AIM OF THE TASK:
Every record that follows should be printed verbatim.

(Collected data)
------------------------------------------------

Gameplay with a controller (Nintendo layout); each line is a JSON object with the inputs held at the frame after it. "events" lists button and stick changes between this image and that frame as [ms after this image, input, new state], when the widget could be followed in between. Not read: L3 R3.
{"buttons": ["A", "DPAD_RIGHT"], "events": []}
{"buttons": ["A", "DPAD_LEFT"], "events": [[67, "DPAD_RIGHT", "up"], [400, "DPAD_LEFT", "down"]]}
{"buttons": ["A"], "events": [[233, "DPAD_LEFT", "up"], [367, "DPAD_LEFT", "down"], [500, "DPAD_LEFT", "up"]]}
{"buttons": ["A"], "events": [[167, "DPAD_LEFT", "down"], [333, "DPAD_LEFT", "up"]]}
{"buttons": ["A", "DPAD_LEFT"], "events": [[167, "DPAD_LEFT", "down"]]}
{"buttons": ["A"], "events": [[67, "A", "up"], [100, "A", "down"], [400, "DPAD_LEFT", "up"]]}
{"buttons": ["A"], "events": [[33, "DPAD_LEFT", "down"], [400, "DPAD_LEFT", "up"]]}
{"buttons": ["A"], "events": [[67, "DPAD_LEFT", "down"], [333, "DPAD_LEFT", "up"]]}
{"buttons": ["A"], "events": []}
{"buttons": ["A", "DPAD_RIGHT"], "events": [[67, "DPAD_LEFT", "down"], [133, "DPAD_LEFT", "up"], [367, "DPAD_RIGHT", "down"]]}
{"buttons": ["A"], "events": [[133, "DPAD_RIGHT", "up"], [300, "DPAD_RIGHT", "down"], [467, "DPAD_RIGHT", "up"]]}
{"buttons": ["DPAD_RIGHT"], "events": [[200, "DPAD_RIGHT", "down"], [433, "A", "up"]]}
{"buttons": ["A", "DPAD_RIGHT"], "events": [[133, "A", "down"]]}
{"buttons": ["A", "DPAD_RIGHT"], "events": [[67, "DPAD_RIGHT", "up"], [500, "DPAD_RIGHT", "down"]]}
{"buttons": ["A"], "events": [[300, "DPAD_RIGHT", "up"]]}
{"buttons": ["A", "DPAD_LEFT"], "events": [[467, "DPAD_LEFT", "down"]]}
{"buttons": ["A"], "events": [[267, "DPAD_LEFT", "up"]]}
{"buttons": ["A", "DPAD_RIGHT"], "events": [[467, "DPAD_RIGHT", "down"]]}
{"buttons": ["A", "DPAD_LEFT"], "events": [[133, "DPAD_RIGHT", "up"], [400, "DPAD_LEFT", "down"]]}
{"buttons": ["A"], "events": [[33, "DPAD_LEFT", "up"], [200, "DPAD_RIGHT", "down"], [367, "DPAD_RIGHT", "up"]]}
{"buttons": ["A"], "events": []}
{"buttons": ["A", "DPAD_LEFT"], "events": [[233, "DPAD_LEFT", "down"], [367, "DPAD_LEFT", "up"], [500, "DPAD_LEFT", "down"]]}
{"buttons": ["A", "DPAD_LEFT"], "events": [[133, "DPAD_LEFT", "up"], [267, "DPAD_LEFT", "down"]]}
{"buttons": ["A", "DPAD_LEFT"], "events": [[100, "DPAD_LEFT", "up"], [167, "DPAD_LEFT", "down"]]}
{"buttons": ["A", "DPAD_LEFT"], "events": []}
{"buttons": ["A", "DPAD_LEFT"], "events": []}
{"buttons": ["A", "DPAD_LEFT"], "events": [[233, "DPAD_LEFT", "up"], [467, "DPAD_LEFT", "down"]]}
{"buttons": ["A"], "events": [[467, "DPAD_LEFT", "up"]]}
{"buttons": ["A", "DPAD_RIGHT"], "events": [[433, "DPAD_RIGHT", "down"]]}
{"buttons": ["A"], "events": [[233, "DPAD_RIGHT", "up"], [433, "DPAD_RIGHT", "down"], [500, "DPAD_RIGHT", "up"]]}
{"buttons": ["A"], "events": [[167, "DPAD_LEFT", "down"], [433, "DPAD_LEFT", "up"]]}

------------------------------------------------

EXERCISE RESULT:
Gameplay with a controller (Nintendo layout); each line is a JSON object with the inputs held at the frame after it. "events" lists button and stick changes between this image and that frame as [ms after this image, input, new state], when the widget could be followed in between. Not read: L3 R3.
{"buttons": ["A", "DPAD_RIGHT"], "events": []}
{"buttons": ["A", "DPAD_LEFT"], "events": [[67, "DPAD_RIGHT", "up"], [400, "DPAD_LEFT", "down"]]}
{"buttons": ["A"], "events": [[233, "DPAD_LEFT", "up"], [367, "DPAD_LEFT", "down"], [500, "DPAD_LEFT", "up"]]}
{"buttons": ["A"], "events": [[167, "DPAD_LEFT", "down"], [333, "DPAD_LEFT", "up"]]}
{"buttons": ["A", "DPAD_LEFT"], "events": [[167, "DPAD_LEFT", "down"]]}
{"buttons": ["A"], "events": [[67, "A", "up"], [100, "A", "down"], [400, "DPAD_LEFT", "up"]]}
{"buttons": ["A"], "events": [[33, "DPAD_LEFT", "down"], [400, "DPAD_LEFT", "up"]]}
{"buttons": ["A"], "events": [[67, "DPAD_LEFT", "down"], [333, "DPAD_LEFT", "up"]]}
{"buttons": ["A"], "events": []}
{"buttons": ["A", "DPAD_RIGHT"], "events": [[67, "DPAD_LEFT", "down"], [133, "DPAD_LEFT", "up"], [367, "DPAD_RIGHT", "down"]]}
{"buttons": ["A"], "events": [[133, "DPAD_RIGHT", "up"], [300, "DPAD_RIGHT", "down"], [467, "DPAD_RIGHT", "up"]]}
{"buttons": ["DPAD_RIGHT"], "events": [[200, "DPAD_RIGHT", "down"], [433, "A", "up"]]}
{"buttons": ["A", "DPAD_RIGHT"], "events": [[133, "A", "down"]]}
{"buttons": ["A", "DPAD_RIGHT"], "events": [[67, "DPAD_RIGHT", "up"], [500, "DPAD_RIGHT", "down"]]}
{"buttons": ["A"], "events": [[300, "DPAD_RIGHT", "up"]]}
{"buttons": ["A", "DPAD_LEFT"], "events": [[467, "DPAD_LEFT", "down"]]}
{"buttons": ["A"], "events": [[267, "DPAD_LEFT", "up"]]}
{"buttons": ["A", "DPAD_RIGHT"], "events": [[467, "DPAD_RIGHT", "down"]]}
{"buttons": ["A", "DPAD_LEFT"], "events": [[133, "DPAD_RIGHT", "up"], [400, "DPAD_LEFT", "down"]]}
{"buttons": ["A"], "events": [[33, "DPAD_LEFT", "up"], [200, "DPAD_RIGHT", "down"], [367, "DPAD_RIGHT", "up"]]}
{"buttons": ["A"], "events": []}
{"buttons": ["A", "DPAD_LEFT"], "events": [[233, "DPAD_LEFT", "down"], [367, "DPAD_LEFT", "up"], [500, "DPAD_LEFT", "down"]]}
{"buttons": ["A", "DPAD_LEFT"], "events": [[133, "DPAD_LEFT", "up"], [267, "DPAD_LEFT", "down"]]}
{"buttons": ["A", "DPAD_LEFT"], "events": [[100, "DPAD_LEFT", "up"], [167, "DPAD_LEFT", "down"]]}
{"buttons": ["A", "DPAD_LEFT"], "events": []}
{"buttons": ["A", "DPAD_LEFT"], "events": []}
{"buttons": ["A", "DPAD_LEFT"], "events": [[233, "DPAD_LEFT", "up"], [467, "DPAD_LEFT", "down"]]}
{"buttons": ["A"], "events": [[467, "DPAD_LEFT", "up"]]}
{"buttons": ["A", "DPAD_RIGHT"], "events": [[433, "DPAD_RIGHT", "down"]]}
{"buttons": ["A"], "events": [[233, "DPAD_RIGHT", "up"], [433, "DPAD_RIGHT", "down"], [500, "DPAD_RIGHT", "up"]]}
{"buttons": ["A"], "events": [[167, "DPAD_LEFT", "down"], [433, "DPAD_LEFT", "up"]]}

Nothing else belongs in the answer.